### INSTRUCTION
Exactly reproduce the entries, dropping any pictures from your copy.

————————

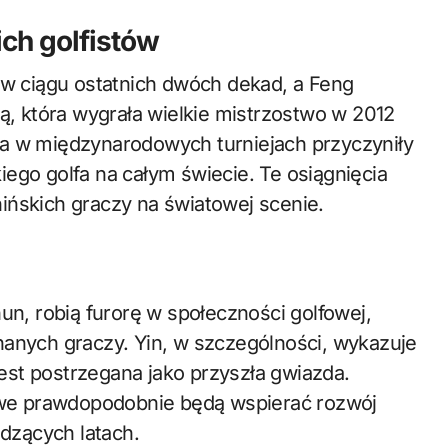
ich golfistów
 w ciągu ostatnich dwóch dekad, a Feng
ką, która wygrała wielkie mistrzostwo w 2012
ga w międzynarodowych turniejach przyczyniły
ego golfa na całym świecie. Te osiągnięcia
ińskich graczy na światowej scenie.
un, robią furorę w społeczności golfowej,
nanych graczy. Yin, w szczególności, wykazuje
 jest postrzegana jako przyszła gwiazda.
we prawdopodobnie będą wspierać rozwój
dzących latach.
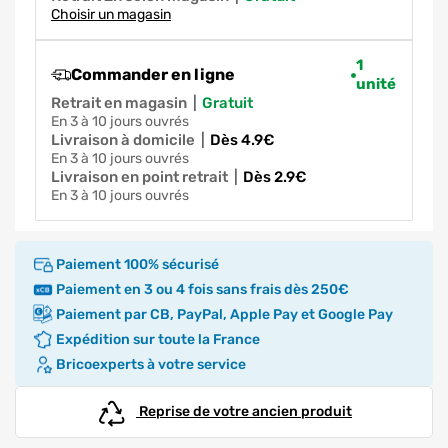
Choisir un magasin
1
Commander en ligne
unité
Retrait en magasin
|
gratuit
en 3 à 10 jours ouvrés
Livraison à domicile
|
dès 4.9€
en 3 à 10 jours ouvrés
Livraison en point retrait
|
dès 2.9€
en 3 à 10 jours ouvrés
Paiement 100% sécurisé
Paiement en 3 ou 4 fois sans frais dès 250€
Paiement par CB, PayPal, Apple Pay et Google Pay
Expédition sur toute la France
Bricoexperts à votre service
Reprise de votre ancien produit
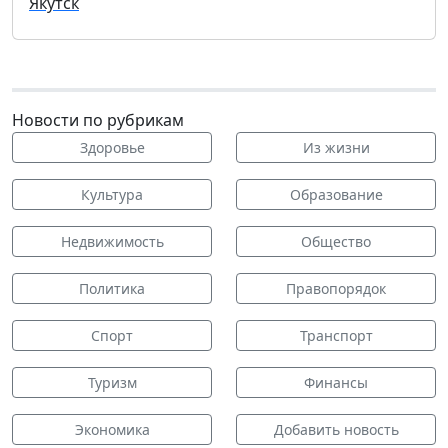
Якутск
Новости по рубрикам
Здоровье
Из жизни
Культура
Образование
Недвижимость
Общество
Политика
Правопорядок
Спорт
Транспорт
Туризм
Финансы
Экономика
Добавить новость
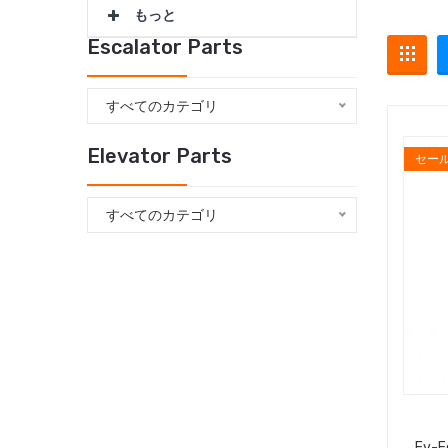
もっと
Escalator Parts
すべてのカテゴリ
Elevator Parts
セー
すべてのカテゴリ
Ev-E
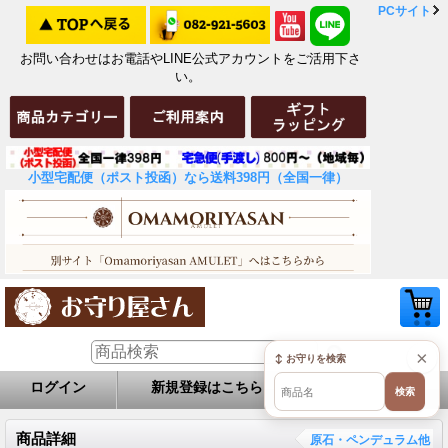
PCサイト
お問い合わせはお電話やLINE公式アカウントをご活用下さ
い。
小型宅配便（ポスト投函）なら送料398円（全国一律）
×
↕ お守りを検索
ログイン
新規登録はこちら
お問い合せ
検索
商品詳細
原石・ペンデュラム他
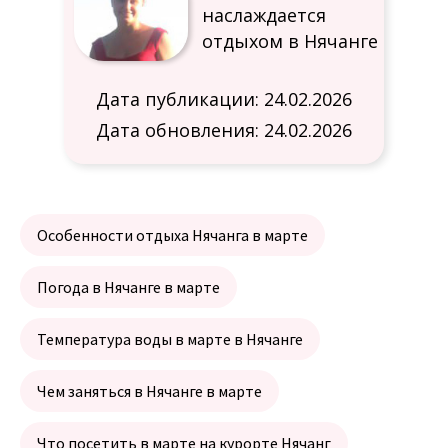
наслаждается
отдыхом в Нячанге
Дата публикации: 24.02.2026
Дата обновления: 24.02.2026
Особенности отдыха Нячанга в марте
Погода в Нячанге в марте
Температура воды в марте в Нячанге
Чем заняться в Нячанге в марте
Что посетить в марте на курорте Нячанг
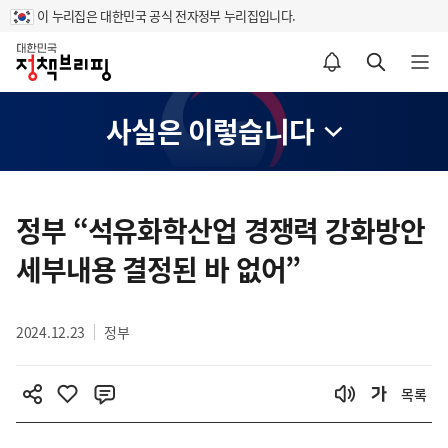
이 누리집은 대한민국 공식 전자정부 누리집입니다.
홈
알림설정 바로가기
검색 바로가기
메뉴 열기
사실은 이렇습니다
콘
텐
정부 “석유화학산업 경쟁력 강화방안
츠
세부내용 결정된 바 없어”
영
역
2024.12.23
정부
목록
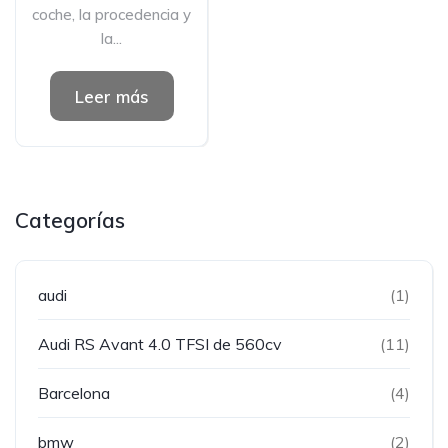
coche, la procedencia y
la...
Leer más
Categorías
audi
(1)
Audi RS Avant 4.0 TFSI de 560cv
(11)
Barcelona
(4)
bmw
(2)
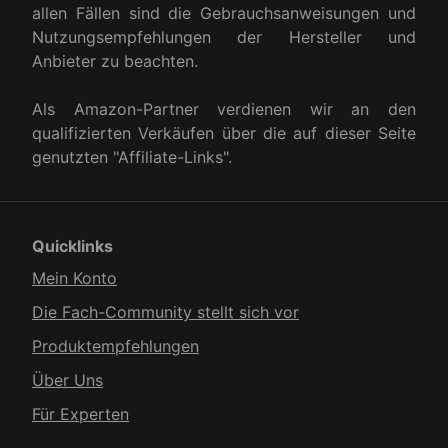
allen Fällen sind die Gebrauchsanweisungen und
Nutzungsempfehlungen der Hersteller und
Anbieter zu beachten.
Als Amazon-Partner verdienen wir an den
qualifizierten Verkäufen über die auf dieser Seite
genutzten "Affiliate-Links".
Quicklinks
Mein Konto
Die Fach-Community stellt sich vor
Produkt­empfehlungen
Über Uns
Für Experten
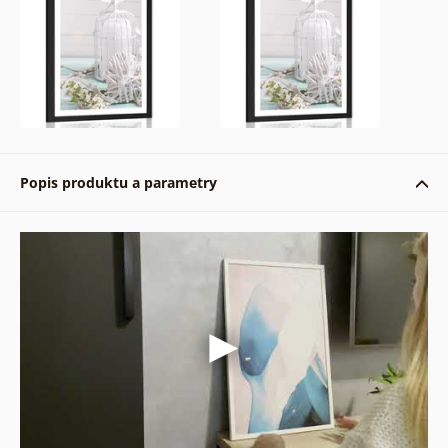
Popis produktu a parametry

————————

### YOUR SOLUTION
ich golfistów
 w ciągu ostatnich dwóch dekad, a Feng
ką, która wygrała wielkie mistrzostwo w 2012
ga w międzynarodowych turniejach przyczyniły
ego golfa na całym świecie. Te osiągnięcia
ińskich graczy na światowej scenie.
un, robią furorę w społeczności golfowej,
nanych graczy. Yin, w szczególności, wykazuje
 jest postrzegana jako przyszła gwiazda.
we prawdopodobnie będą wspierać rozwój
dzących latach.
Choisir un magasin
1
Commander en ligne
unité
Retrait en magasin
|
gratuit
en 3 à 10 jours ouvrés
Livraison à domicile
|
dès 4.9€
en 3 à 10 jours ouvrés
Livraison en point retrait
|
dès 2.9€
en 3 à 10 jours ouvrés
Paiement 100% sécurisé
Paiement en 3 ou 4 fois sans frais dès 250€
Paiement par CB, PayPal, Apple Pay et Google Pay
Expédition sur toute la France
Bricoexperts à votre service
Reprise de votre ancien produit
Якутск
Новости по рубрикам
Здоровье
Из жизни
Культура
Образование
Недвижимость
Общество
Политика
Правопорядок
Спорт
Транспорт
Туризм
Финансы
Экономика
Добавить новость
もっと
Escalator Parts
すべてのカテゴリ
Elevator Parts
セー
すべてのカテゴリ
Ev-E
PCサイト
お問い合わせはお電話やLINE公式アカウントをご活用下さ
い。
小型宅配便（ポスト投函）なら送料398円（全国一律）
×
↕ お守りを検索
ログイン
新規登録はこちら
お問い合せ
検索
商品詳細
原石・ペンデュラム他
наслаждается
отдыхом в Нячанге
Дата публикации: 24.02.2026
Дата обновления: 24.02.2026
Особенности отдыха Нячанга в марте
Погода в Нячанге в марте
Температура воды в марте в Нячанге
Чем заняться в Нячанге в марте
Что посетить в марте на курорте Нячанг
이 누리집은 대한민국 공식 전자정부 누리집입니다.
홈
알림설정 바로가기
검색 바로가기
메뉴 열기
사실은 이렇습니다
콘
텐
정부 “석유화학산업 경쟁력 강화방안
츠
세부내용 결정된 바 없어”
영
역
2024.12.23
정부
목록
coche, la procedencia y
la...
Leer más
Categorías
audi
(1)
Audi RS Avant 4.0 TFSI de 560cv
(11)
Barcelona
(4)
bmw
(2)
allen Fällen sind die Gebrauchsanweisungen und
Nutzungsempfehlungen der Hersteller und
Anbieter zu beachten.
Als Amazon-Partner verdienen wir an den
qualifizierten Verkäufen über die auf dieser Seite
genutzten "Affiliate-Links".
Quicklinks
Mein Konto
Die Fach-Community stellt sich vor
Produkt­empfehlungen
Über Uns
Für Experten
Popis produktu a parametry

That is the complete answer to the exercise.